Task brief: Give the data below again exactly as it stands. Omit the pictures.

Task data:
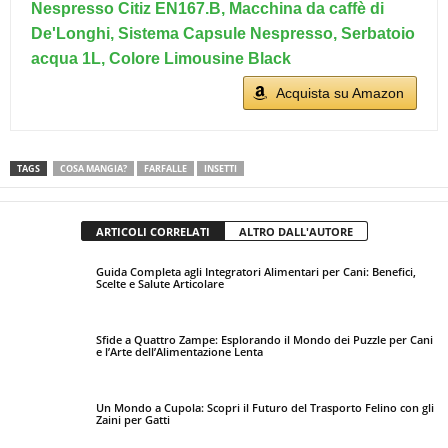
Nespresso Citiz EN167.B, Macchina da caffè di
De'Longhi, Sistema Capsule Nespresso, Serbatoio
acqua 1L, Colore Limousine Black
Acquista su Amazon
TAGS
COSA MANGIA?
FARFALLE
INSETTI
ARTICOLI CORRELATI
ALTRO DALL'AUTORE
Guida Completa agli Integratori Alimentari per Cani: Benefici,
Scelte e Salute Articolare
Sfide a Quattro Zampe: Esplorando il Mondo dei Puzzle per Cani
e l’Arte dell’Alimentazione Lenta
Un Mondo a Cupola: Scopri il Futuro del Trasporto Felino con gli
Zaini per Gatti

The answer:
Nespresso Citiz EN167.B, Macchina da caffè di
De'Longhi, Sistema Capsule Nespresso, Serbatoio
acqua 1L, Colore Limousine Black
Acquista su Amazon
TAGS
COSA MANGIA?
FARFALLE
INSETTI
ARTICOLI CORRELATI
ALTRO DALL'AUTORE
Guida Completa agli Integratori Alimentari per Cani: Benefici,
Scelte e Salute Articolare
Sfide a Quattro Zampe: Esplorando il Mondo dei Puzzle per Cani
e l’Arte dell’Alimentazione Lenta
Un Mondo a Cupola: Scopri il Futuro del Trasporto Felino con gli
Zaini per Gatti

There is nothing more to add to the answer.